» Textausschnitt:
----------
Karl Nolle, MdL
Sächsische Zeitung, 24.09.2012
Der Trostspender
Sachsens SPD-Chef Martin Dulig sieht seine Partei 2014 wieder auf der Dresdner Regierungsbank. Auf dem Parteitag der Sozialdemokraten kommt so viel Optimismus gut an.
Es war fast auf den Tag genau vor fünf Jahren, als der Sozialdemokrat Martin Dulig im Dresdner Landtag plötzlich zur Trompete griff. Der damals 33-Jährige war gerade zum jüngsten SPD-Fraktionsvorsitzenden in Deutschland gewählt worden und gab deshalb seinen Genossen spontan Beatles-Klassiker zum Besten. Der Applaus war heftig. Dulig, der verheiratete sechsfache Familienvater, schien schließlich zu halten, was er selbst in die Runde warf: „Bei mir geht immer alles etwas schneller!“
Zwei Jahre später, die SPD hatte nach der Landtagswahl 2009 ihren Platz am Dresdner Regierungstisch an die andere Zehn-Prozent-Partei FDP abtreten müssen, war Duligs Optimismus schon wieder vonnöten. Nun wurde er auch SPD-Landeschef und erklärte die Niederlage rigoros zur Chance. Mit dem Slogan „Wegen Umbau geöffnet“warb er für nichts weniger als einen kompletten Neuanfang seiner Partei in Sachsen. Ein Anspruch, an dem sich Martin Dulig seit dem messen lassen muss. Und dieses Wochenende war es nun erstmals an den eigenen Parteimitgliedern zu entscheiden, wie weit er dabei gekommen ist. In der Dresdner Messe stand der SPD-Landesparteitag an und damit auch die Neuwahl der Führungsriege. Nicht wenige Beobachter rechneten mit einem vernehmbaren Murren unter den 140 Delegierten. So hoch der Anspruch, so mager ist nämlich die Zwischenbilanz der Parteispitze. So haben laut einer aktuellen Infratest-Umfrage zurzeit 72 Prozent der SPD-Anhänger (!) Vertrauen in den CDU-Regierungschef Stanislaw Tillich, in Dulig dagegen nur 25 Prozent. Immerhin noch 15 Prozent finden, dass die CDU-Fraktion im Landtag die Erwartungen am besten erfüllt, und 41 Prozent geben an, mit der Arbeit ihrer SPD-Fraktion nicht ganz oder gar nicht zufrieden zu sein.
----------
» Bereitgestelltes Material:
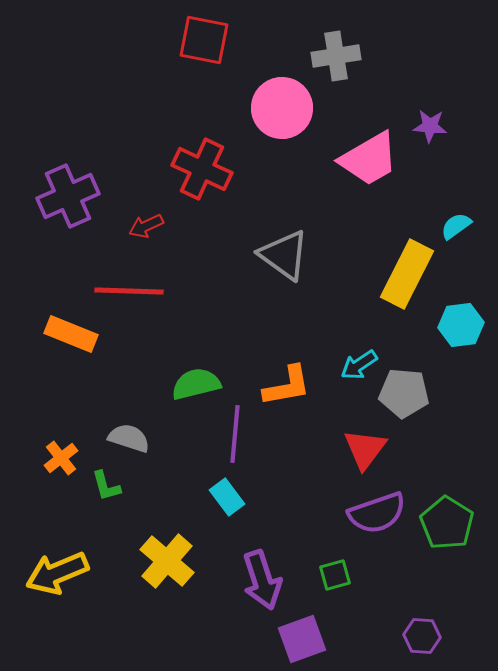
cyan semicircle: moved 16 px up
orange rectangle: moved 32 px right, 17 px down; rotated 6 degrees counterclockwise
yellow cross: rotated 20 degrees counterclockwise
----------
» Aufgaben:
1. Prüfen Sie für jede Aussage, ob sie mit dem Artikel über Martin Dulig übereinstimmt. Antworten Sie jeweils mit Ja oder Nein und zitieren Sie die entscheidenden Worte des Artikels.
(a) Dulig war 33 Jahre alt, als er zum SPD-Fraktionsvorsitzenden gewählt wurde.
(b) Auf dem Landesparteitag in der Dresdner Messe saßen 200 Delegierte.
(c) Laut der Infratest-Umfrage haben 25 Prozent der SPD-Anhänger Vertrauen in Dulig.
2. Beantworten Sie die folgenden Fragen zum Artikel über Martin Dulig.
(a) Zu welchem Instrument griff Dulig im Dresdner Landtag?
(b) An welche Partei musste die SPD nach der Landtagswahl 2009 ihren Platz am Regierungstisch abtreten?
(c) Mit welchem Slogan warb Dulig für einen Neuanfang seiner Partei?
3. Schreiben Sie den Artikel über Martin Dulig im Anschluss an seinen letzten Satz weiter.

» Erwartete Antworten:
1.
(a) Ja: „Der damals 33-Jährige war gerade zum jüngsten SPD-Fraktionsvorsitzenden in Deutschland gewählt worden“
(b) Nein: „unter den 140 Delegierten“
(c) Ja: „in Dulig dagegen nur 25 Prozent“

2.
(a) Zur Trompete
(b) An die FDP
(c) „Wegen Umbau geöffnet“

3.
Unbeirrt durch Umfragen
Doch wer glaubte, dass sich der sozialdemokratische Partei- und Fraktionschef davon am Rednerpult etwas anmerken lässt, der irrte. Auf dem Parteitag machte Dulig konsequent das, was ihm bisher immer noch am besten gelang: Er versprühte Optimismus. Man werde künftig in Sachsen wieder mitregieren, versprach er in die Runde. Ob mit den Grünen oder erneut mit der CDU, ließ er offen. Auf jeden Fall regieren. Und er gab die Themen vor, mit denen die SPD beim Wähler künftig besser punkten könne: Bildung, Arbeitsplätze, faire Löhne und Gerechtigkeit. Dazu gab es verbale Hiebe in Richtung der Regierungsbank. Tillich? In dem stecke heute mehr DDR als in vielen Linken. FDP? Die können Eierschecke, aber kein Land gestalten.
Kampfansage mit Ultimatum
Stille Zweifler in den Reihen der Delegierten überraschte er schließlich mit einer Zahl: Sein Ziel sei es, so sagte Martin Dulig, dass die SPD zur Landtagswahl 2014 auf 20 Prozent der Stimmen komme. Wer diese Vorgabe einordnen will, muss wissen, dass dies das beste Ergebnis wäre, welches Sachsens Sozialdemokraten seit 1990 jemals erreicht hätten – und fast einer Verdoppelung der Werte bei der zurückliegenden Landtagswahl entspricht. Martin Dulig, inzwischen immer noch erst 38 Jahre alt, stellt sich für seine politische Karriere damit ein Ultimatum. Doch am Wochenende verfehlte der Schachzug nicht seine Wirkung. Der Optimismus des Parteichefs sprang über, und die Stimmung wurde lockerer. 81,5 Prozent der Parteitagsdelegierten bestätigten Dulig danach in seinem Amt. Sein bisher bestes Ergebnis und gut vier Punkte mehr als bei der vorangegangen Vorstandswahl. Auch seine Stellvertreterinnen an der Parteispitze profitierten: Die frühere Wissenschaftsministerin Eva-Maria Stange und die Ex-Landrätin Petra Köpping wurden mit 89,1 und 78,1 Prozent als Vize bestätigt.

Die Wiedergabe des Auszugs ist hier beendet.